Simone’s eyes were open. Her hair was loose around her shoulders and I had to brush it back so I could put my fingers on her throat. Her skin was only slightly cool, and the time of death was later determined to have been approximately twenty minutes before I’d arrived—about when I was discussing comparative ethics with Nightingale. This close to
her, I could smell honeysuckle and brick dust. But the music, which I only now realized had been there all the time, had gone.

I didn’t kiss her or anything like that.

I didn’t want to contaminate the crime scene.

T
HIS IS
how you get out of bed the next day. You push off your duvet, rotate your body, put your feet on the floor, and stand up. Then it’s have a wee, have a bath, get dressed, go downstairs, eat breakfast, talk to your boss, practice your
forma
, eat lunch, smack the shit out of the punching bag in the gym, shower, get dressed, get in the Ford Asbo, and head into town to make sure that your face is being seen. You do this because it is your job, because it’s necessary, and because, if you’re honest, you love it. Repeat this process until the bad dreams stop or you just get used to them—whichever comes first.

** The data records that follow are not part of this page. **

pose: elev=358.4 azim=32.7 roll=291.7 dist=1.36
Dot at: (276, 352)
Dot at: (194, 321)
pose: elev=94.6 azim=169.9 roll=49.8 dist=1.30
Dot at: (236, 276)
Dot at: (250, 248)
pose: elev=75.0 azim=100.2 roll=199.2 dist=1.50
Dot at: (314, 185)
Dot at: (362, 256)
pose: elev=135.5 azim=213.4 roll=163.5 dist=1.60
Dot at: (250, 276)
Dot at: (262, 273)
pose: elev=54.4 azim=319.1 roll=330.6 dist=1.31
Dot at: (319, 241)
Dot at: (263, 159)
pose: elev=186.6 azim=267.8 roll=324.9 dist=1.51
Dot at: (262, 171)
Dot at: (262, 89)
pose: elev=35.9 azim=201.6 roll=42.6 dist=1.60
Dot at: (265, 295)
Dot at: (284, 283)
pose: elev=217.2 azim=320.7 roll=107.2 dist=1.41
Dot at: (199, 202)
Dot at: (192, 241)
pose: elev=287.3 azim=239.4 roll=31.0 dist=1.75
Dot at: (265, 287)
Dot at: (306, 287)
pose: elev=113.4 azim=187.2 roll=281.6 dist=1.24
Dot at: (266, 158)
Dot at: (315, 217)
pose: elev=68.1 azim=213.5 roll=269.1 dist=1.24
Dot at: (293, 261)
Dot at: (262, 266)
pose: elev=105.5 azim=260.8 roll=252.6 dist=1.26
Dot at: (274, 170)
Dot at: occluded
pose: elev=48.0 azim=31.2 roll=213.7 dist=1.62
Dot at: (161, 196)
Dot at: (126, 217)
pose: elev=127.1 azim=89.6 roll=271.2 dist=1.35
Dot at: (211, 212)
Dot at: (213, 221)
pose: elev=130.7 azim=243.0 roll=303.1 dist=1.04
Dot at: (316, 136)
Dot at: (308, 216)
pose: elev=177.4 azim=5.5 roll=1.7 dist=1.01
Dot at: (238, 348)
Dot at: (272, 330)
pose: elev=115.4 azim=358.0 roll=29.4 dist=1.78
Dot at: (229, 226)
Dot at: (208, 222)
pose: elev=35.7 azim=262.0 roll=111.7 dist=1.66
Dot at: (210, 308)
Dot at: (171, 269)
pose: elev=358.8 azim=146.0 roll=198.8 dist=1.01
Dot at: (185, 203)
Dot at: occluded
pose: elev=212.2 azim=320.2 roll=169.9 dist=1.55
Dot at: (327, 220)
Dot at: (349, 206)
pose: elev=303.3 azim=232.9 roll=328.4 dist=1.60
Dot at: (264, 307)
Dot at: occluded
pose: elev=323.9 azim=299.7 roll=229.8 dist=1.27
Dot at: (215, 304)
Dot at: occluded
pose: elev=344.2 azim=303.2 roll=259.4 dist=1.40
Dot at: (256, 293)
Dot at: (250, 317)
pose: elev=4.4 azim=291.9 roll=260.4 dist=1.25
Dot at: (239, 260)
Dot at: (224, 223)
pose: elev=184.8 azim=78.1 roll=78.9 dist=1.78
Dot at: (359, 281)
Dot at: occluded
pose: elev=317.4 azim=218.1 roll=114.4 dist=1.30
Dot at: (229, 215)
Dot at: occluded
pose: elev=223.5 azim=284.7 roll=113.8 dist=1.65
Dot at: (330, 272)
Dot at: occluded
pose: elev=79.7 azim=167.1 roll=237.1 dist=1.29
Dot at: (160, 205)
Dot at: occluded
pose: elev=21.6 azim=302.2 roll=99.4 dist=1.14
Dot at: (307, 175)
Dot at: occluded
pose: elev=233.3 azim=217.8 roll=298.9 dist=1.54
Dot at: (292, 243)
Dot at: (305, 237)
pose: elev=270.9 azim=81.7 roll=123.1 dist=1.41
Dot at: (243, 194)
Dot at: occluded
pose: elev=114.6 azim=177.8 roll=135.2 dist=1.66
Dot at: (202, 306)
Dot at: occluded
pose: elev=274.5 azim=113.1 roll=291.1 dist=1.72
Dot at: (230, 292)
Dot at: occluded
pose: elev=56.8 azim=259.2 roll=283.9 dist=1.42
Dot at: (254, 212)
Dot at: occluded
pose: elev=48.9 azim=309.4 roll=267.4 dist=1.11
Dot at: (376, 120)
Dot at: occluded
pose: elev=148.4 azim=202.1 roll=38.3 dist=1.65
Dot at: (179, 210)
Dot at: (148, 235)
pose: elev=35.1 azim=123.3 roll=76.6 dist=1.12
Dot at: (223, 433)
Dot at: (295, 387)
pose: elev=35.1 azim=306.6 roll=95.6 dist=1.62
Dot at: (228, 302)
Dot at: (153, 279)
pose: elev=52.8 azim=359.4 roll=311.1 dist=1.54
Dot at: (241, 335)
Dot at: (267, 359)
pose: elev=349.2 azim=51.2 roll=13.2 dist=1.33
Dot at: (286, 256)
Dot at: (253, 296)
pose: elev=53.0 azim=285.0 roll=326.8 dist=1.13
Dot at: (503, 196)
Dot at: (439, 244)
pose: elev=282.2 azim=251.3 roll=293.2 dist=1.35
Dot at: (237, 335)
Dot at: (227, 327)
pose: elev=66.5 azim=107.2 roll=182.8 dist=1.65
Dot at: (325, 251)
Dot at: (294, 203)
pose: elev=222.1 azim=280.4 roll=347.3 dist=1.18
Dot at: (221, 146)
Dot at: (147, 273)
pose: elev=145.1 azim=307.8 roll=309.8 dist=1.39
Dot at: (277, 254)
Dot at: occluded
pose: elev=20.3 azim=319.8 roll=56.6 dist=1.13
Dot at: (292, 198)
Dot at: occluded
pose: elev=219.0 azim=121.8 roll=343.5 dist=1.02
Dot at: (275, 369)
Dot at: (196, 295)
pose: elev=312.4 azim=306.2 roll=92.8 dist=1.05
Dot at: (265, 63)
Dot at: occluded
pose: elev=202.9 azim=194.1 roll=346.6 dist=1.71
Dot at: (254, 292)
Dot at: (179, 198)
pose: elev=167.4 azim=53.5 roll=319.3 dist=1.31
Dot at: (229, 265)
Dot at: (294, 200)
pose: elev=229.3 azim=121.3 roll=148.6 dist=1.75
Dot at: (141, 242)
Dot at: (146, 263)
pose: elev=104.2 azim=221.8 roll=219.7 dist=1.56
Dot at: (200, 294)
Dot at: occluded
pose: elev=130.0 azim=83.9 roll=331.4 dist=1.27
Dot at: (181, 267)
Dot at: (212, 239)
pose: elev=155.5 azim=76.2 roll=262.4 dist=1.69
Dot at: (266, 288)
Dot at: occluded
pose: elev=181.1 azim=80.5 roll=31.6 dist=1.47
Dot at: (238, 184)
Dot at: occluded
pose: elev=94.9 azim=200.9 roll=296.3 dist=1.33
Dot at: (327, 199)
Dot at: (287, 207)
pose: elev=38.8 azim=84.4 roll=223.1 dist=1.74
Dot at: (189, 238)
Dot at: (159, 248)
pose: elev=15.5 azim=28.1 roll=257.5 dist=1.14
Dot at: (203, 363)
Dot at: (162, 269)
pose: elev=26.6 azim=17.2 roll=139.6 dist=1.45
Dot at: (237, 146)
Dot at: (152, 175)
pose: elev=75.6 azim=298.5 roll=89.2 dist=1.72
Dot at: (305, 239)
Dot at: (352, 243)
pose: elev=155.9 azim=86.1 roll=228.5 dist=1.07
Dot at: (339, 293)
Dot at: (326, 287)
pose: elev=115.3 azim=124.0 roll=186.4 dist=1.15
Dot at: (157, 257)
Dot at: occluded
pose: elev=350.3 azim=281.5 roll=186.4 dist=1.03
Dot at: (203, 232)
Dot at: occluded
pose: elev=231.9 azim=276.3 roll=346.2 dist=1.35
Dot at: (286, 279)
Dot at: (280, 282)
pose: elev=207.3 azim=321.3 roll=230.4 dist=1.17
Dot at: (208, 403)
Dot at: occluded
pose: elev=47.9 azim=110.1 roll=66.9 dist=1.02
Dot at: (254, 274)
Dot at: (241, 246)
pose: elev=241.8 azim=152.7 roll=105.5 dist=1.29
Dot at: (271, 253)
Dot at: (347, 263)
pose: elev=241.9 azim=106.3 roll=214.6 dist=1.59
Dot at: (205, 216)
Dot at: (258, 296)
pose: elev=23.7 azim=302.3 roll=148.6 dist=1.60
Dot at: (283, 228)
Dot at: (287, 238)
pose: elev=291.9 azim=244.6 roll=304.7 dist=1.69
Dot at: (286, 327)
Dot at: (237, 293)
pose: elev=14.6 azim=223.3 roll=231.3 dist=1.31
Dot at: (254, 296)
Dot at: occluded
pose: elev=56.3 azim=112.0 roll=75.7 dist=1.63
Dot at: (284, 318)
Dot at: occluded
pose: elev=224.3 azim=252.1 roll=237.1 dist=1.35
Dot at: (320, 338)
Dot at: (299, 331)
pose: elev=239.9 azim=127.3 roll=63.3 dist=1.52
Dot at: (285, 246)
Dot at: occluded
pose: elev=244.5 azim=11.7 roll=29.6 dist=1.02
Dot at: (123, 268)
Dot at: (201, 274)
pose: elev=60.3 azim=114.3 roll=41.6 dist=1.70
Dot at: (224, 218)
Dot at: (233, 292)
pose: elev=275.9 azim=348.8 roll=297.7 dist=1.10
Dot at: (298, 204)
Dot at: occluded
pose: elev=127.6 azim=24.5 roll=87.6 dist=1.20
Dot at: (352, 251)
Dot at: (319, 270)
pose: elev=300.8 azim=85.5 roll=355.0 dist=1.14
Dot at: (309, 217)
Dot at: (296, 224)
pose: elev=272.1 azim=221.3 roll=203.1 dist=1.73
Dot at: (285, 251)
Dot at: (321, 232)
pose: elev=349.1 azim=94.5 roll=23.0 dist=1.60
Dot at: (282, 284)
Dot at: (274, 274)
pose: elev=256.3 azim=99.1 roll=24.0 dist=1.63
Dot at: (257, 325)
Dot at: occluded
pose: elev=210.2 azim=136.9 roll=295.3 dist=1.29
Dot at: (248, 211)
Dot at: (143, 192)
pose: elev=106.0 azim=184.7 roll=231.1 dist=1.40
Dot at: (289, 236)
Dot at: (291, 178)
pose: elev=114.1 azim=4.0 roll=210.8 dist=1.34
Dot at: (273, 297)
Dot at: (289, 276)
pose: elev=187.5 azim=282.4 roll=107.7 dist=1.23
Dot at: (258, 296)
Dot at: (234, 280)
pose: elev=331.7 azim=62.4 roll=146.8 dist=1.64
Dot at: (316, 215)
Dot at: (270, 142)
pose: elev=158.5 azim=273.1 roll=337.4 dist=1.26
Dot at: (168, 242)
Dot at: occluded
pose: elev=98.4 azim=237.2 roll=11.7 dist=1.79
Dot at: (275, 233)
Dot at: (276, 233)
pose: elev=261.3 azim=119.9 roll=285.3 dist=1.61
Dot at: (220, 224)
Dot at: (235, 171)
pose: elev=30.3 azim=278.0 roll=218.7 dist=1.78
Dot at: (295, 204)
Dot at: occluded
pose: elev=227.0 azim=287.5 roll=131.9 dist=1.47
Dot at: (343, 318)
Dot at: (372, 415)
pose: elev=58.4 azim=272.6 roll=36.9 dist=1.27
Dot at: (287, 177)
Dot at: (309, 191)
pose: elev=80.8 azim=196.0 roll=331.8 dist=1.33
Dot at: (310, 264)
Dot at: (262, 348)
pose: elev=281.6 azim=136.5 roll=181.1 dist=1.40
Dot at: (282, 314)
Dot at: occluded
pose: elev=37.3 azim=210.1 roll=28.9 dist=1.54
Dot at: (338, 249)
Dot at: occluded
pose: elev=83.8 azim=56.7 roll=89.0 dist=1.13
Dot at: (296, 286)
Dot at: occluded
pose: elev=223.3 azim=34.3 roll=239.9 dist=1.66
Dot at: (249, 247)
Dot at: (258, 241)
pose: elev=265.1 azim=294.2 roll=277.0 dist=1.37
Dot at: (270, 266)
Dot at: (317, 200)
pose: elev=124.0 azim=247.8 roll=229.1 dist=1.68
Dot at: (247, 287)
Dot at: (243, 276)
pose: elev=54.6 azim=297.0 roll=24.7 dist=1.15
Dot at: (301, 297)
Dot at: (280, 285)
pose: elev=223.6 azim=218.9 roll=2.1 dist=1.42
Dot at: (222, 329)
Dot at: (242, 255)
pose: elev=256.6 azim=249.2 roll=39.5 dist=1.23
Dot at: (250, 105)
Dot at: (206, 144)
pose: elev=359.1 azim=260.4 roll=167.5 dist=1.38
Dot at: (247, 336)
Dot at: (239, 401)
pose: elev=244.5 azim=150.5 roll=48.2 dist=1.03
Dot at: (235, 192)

There was a coroner’s report on their deaths, which ruled that they had committed suicide and so the sisters won a brief moment of fame as a suicide pact. But nobody in the media was so interested that they did any investigation beyond that. Nightingale handled the follow-up inquiry with the aid of a couple of detective constables on loan from Westminster CID, one of them my favorite Somali ninja girl. They couldn’t be told that the victims were immortal jazz vampires, so it was down to me to take the story back to the war.

Simone Fitzwilliam, Cherie Mensier, and Margaret “Peggy” Brown were reported missing by their parents in 1941, and although the police carried out an investigation it had been cursory at best—and why not? The city was in flames at the time. I considered tracking down their closest
relatives but what would I tell them? That some half-forgotten great-aunt had died in the famous bombing at the Café de Paris but managed to have a pretty enjoyable afterlife all the same? Right up until I came along and got her killed. Again.